- BIO 111, ENG 101 and MAT 121 must be completed prior to beginning the program’s core courses in the fall semester.
- Fall semester academics include four RDT lecture courses & two labs (MWF) as well as 8 - 16 hours of clinical (TR) each week.
- Spring semester schedule begins on January 2nd with clinical assignments (40 hrs/week) for the 2-weeks prior to the formal start of spring semester. Clinical assignments return to 16 hours per week (TR) with three academic classes & two labs (MWF) for the actual spring semester.
- Following the completion of spring semester final exams, students continue their clinical assignments (32-40 hrs/week) through the end of June.
- No classes or clinical assignments are scheduled during the month of July.
- Fall semester (second year) clinical assignments begin approximately August 1st (32 hrs/week) until the beginning of the fall semester. During the formal fall semester (Sept), clinical assignments will be 24 hrs/week (MWF) along with two academic classes and 2 labs (TR) each week.
- Second year clinical assignments may include periodic scheduling to the 11:00 a.m. - 7:00 p.m. shift.
- Spring semester continues with clinical assignments 24 hrs/week (MWF) and three academic classes (TR).
A summary of the working conditions and physical demands for the Radiologic Technology program is provided below. This information is provided to assist you in making college and career decisions. Please note that once you are admitted to the program you select, you will be required to satisfy the technical standards in order to successfully complete the program.
The program requires student to be capable of the following physical activities:
- Assist with lifting/moving patients from wheelchairs, stretchers and beds to the x-ray table and vice versa.
- Lift, carry, and push/pull bulky, heavy equipment. i.e. several cassettes, portable x-ray machines, etc.

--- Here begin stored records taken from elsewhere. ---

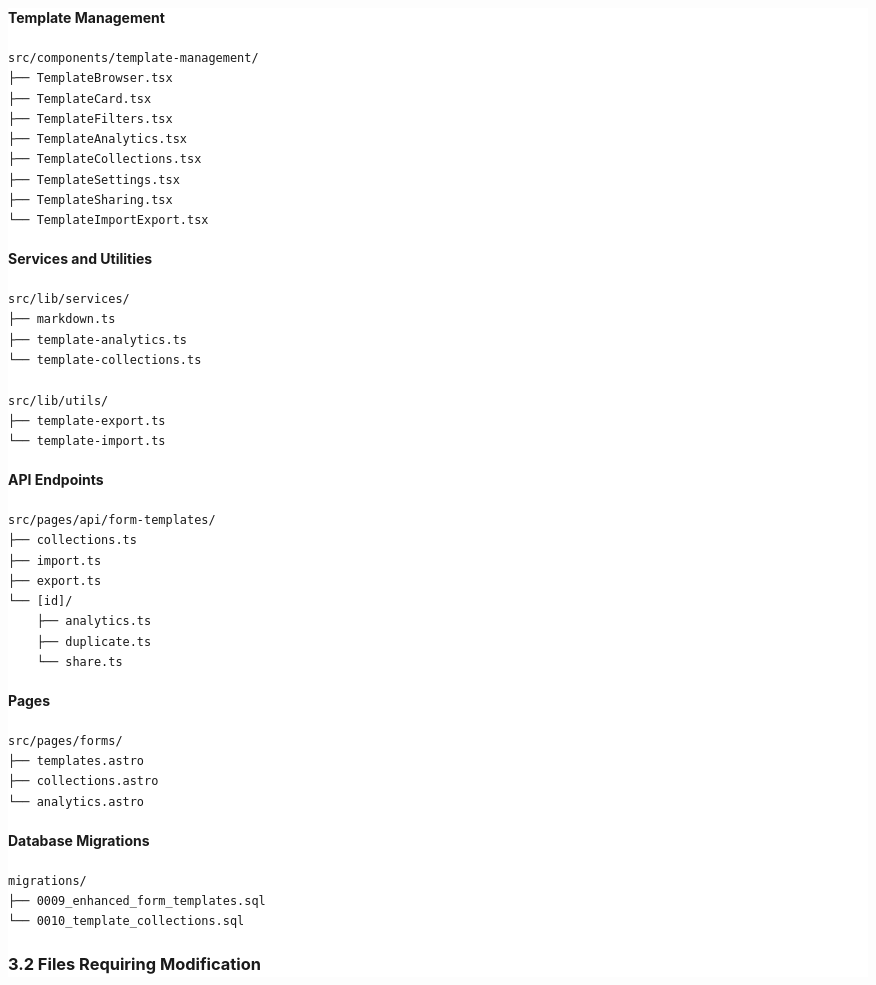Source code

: #### Template Management
```
src/components/template-management/
├── TemplateBrowser.tsx
├── TemplateCard.tsx
├── TemplateFilters.tsx
├── TemplateAnalytics.tsx
├── TemplateCollections.tsx
├── TemplateSettings.tsx
├── TemplateSharing.tsx
└── TemplateImportExport.tsx
```

#### Services and Utilities
```
src/lib/services/
├── markdown.ts
├── template-analytics.ts
└── template-collections.ts

src/lib/utils/
├── template-export.ts
└── template-import.ts
```

#### API Endpoints
```
src/pages/api/form-templates/
├── collections.ts
├── import.ts
├── export.ts
└── [id]/
    ├── analytics.ts
    ├── duplicate.ts
    └── share.ts
```

#### Pages
```
src/pages/forms/
├── templates.astro
├── collections.astro
└── analytics.astro
```

#### Database Migrations
```
migrations/
├── 0009_enhanced_form_templates.sql
└── 0010_template_collections.sql
```

### 3.2 Files Requiring Modification
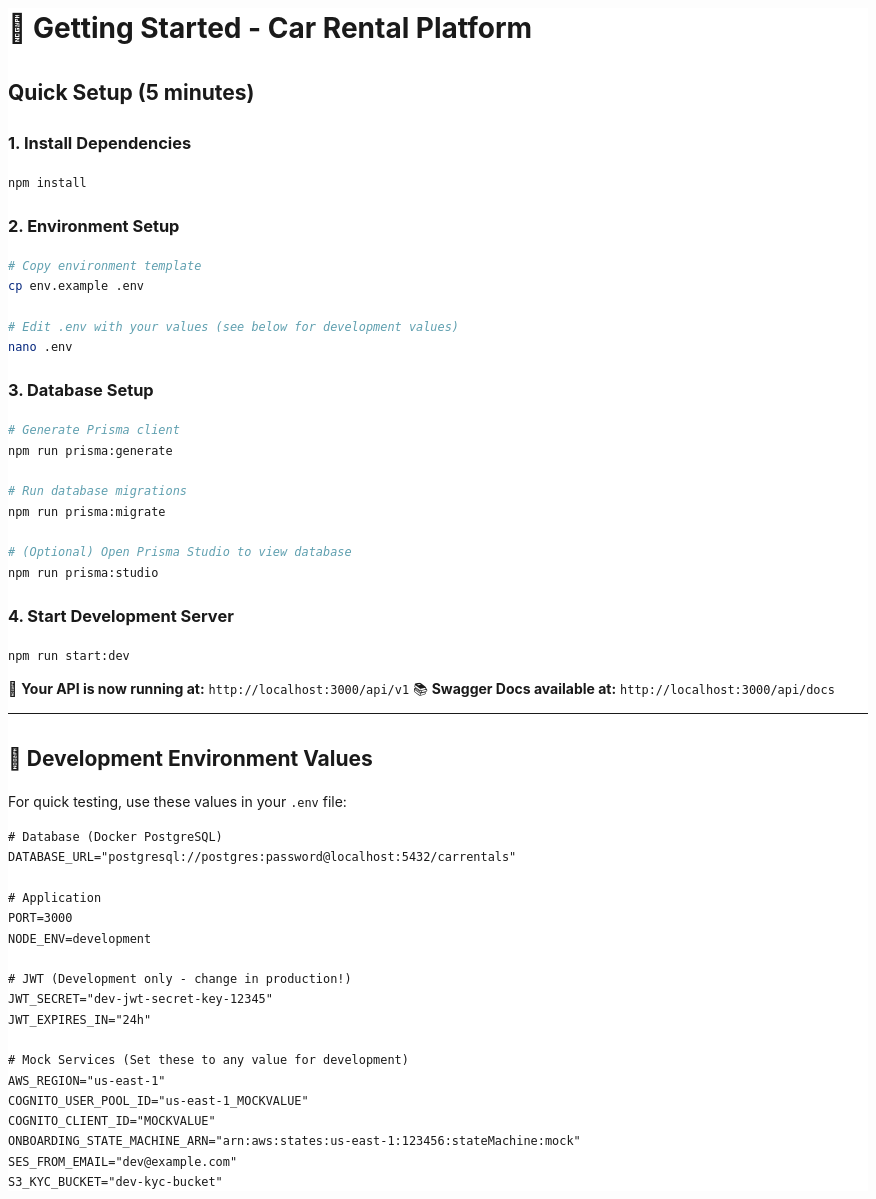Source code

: # 🚀 Getting Started - Car Rental Platform

## Quick Setup (5 minutes)

### 1. Install Dependencies
```bash
npm install
```

### 2. Environment Setup
```bash
# Copy environment template
cp env.example .env

# Edit .env with your values (see below for development values)
nano .env
```

### 3. Database Setup
```bash
# Generate Prisma client
npm run prisma:generate

# Run database migrations
npm run prisma:migrate

# (Optional) Open Prisma Studio to view database
npm run prisma:studio
```

### 4. Start Development Server
```bash
npm run start:dev
```

🎉 **Your API is now running at:** `http://localhost:3000/api/v1`
📚 **Swagger Docs available at:** `http://localhost:3000/api/docs`

---

## 🔧 Development Environment Values

For quick testing, use these values in your `.env` file:

```env
# Database (Docker PostgreSQL)
DATABASE_URL="postgresql://postgres:password@localhost:5432/carrentals"

# Application
PORT=3000
NODE_ENV=development

# JWT (Development only - change in production!)
JWT_SECRET="dev-jwt-secret-key-12345"
JWT_EXPIRES_IN="24h"

# Mock Services (Set these to any value for development)
AWS_REGION="us-east-1"
COGNITO_USER_POOL_ID="us-east-1_MOCKVALUE"
COGNITO_CLIENT_ID="MOCKVALUE"
ONBOARDING_STATE_MACHINE_ARN="arn:aws:states:us-east-1:123456:stateMachine:mock"
SES_FROM_EMAIL="dev@example.com"
S3_KYC_BUCKET="dev-kyc-bucket"
```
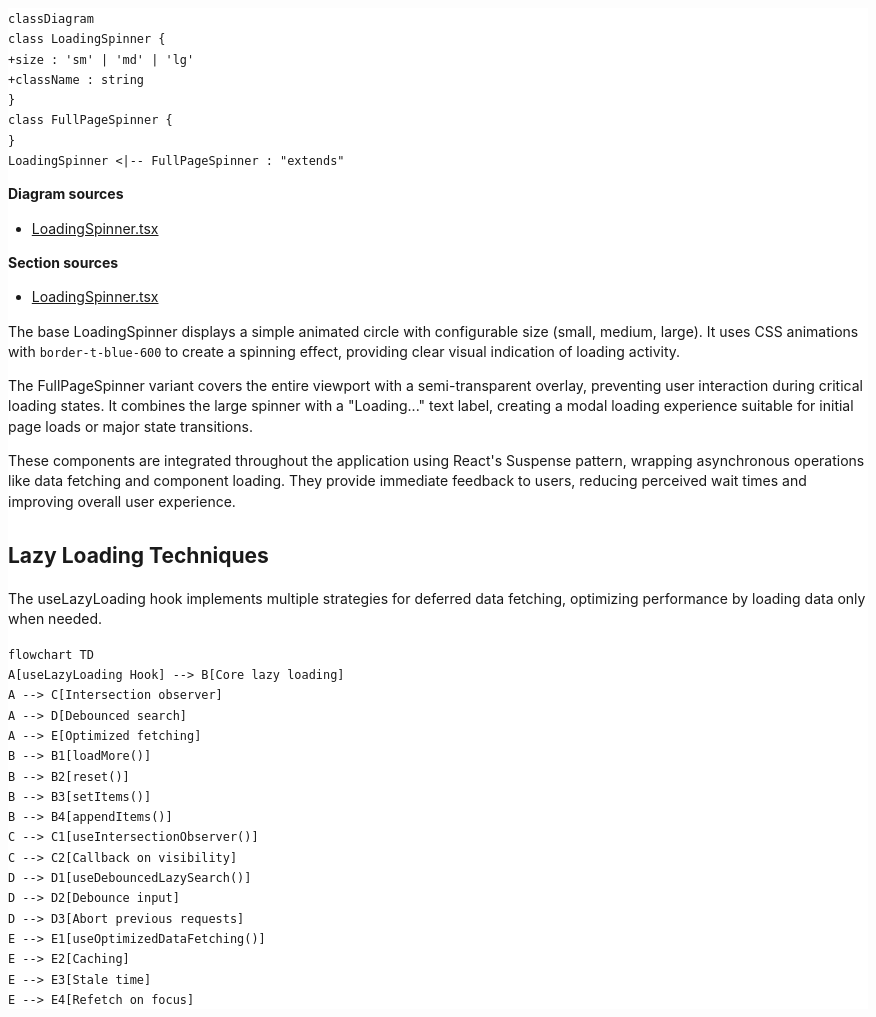 
```mermaid
classDiagram
class LoadingSpinner {
+size : 'sm' | 'md' | 'lg'
+className : string
}
class FullPageSpinner {
}
LoadingSpinner <|-- FullPageSpinner : "extends"
```


**Diagram sources**
- [LoadingSpinner.tsx](file://web/src/components/Common/LoadingSpinner.tsx#L0-L34)

**Section sources**
- [LoadingSpinner.tsx](file://web/src/components/Common/LoadingSpinner.tsx#L0-L34)

The base LoadingSpinner displays a simple animated circle with configurable size (small, medium, large). It uses CSS animations with `border-t-blue-600` to create a spinning effect, providing clear visual indication of loading activity.

The FullPageSpinner variant covers the entire viewport with a semi-transparent overlay, preventing user interaction during critical loading states. It combines the large spinner with a "Loading..." text label, creating a modal loading experience suitable for initial page loads or major state transitions.

These components are integrated throughout the application using React's Suspense pattern, wrapping asynchronous operations like data fetching and component loading. They provide immediate feedback to users, reducing perceived wait times and improving overall user experience.

## Lazy Loading Techniques

The useLazyLoading hook implements multiple strategies for deferred data fetching, optimizing performance by loading data only when needed.


```mermaid
flowchart TD
A[useLazyLoading Hook] --> B[Core lazy loading]
A --> C[Intersection observer]
A --> D[Debounced search]
A --> E[Optimized fetching]
B --> B1[loadMore()]
B --> B2[reset()]
B --> B3[setItems()]
B --> B4[appendItems()]
C --> C1[useIntersectionObserver()]
C --> C2[Callback on visibility]
D --> D1[useDebouncedLazySearch()]
D --> D2[Debounce input]
D --> D3[Abort previous requests]
E --> E1[useOptimizedDataFetching()]
E --> E2[Caching]
E --> E3[Stale time]
E --> E4[Refetch on focus]
```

- Reach overhead to move the ceiling mounted equipment.
- Audible abilities (with corrective devices) to detect and respond to verbal communication and acoustic signals on medical devices and equipment, from a distance of 15 feet.
- Communicate, orally and in writing, instructions and directions to/from patients and other health care personnel.
- Manual dexterity and fine motor skills in at least one upper limb; eye hand coordination to manipulate equipment, position patients and handle sterile supplies without compromise.
- Eyesight which is astute enough to determine subtle differences in gradual changes in blacks, grays and whites for purposes of assessing images for technical quality. (Corrective lenses are permitted.)
- Rapid, simultaneous mental and muscular coordination; to adapt procedures and sequences of activities to accommodate changing status of a patient's condition/mobility.
Tolerance for exposure to chemicals used in photographic film processing and/or cleaning materials and to latex products.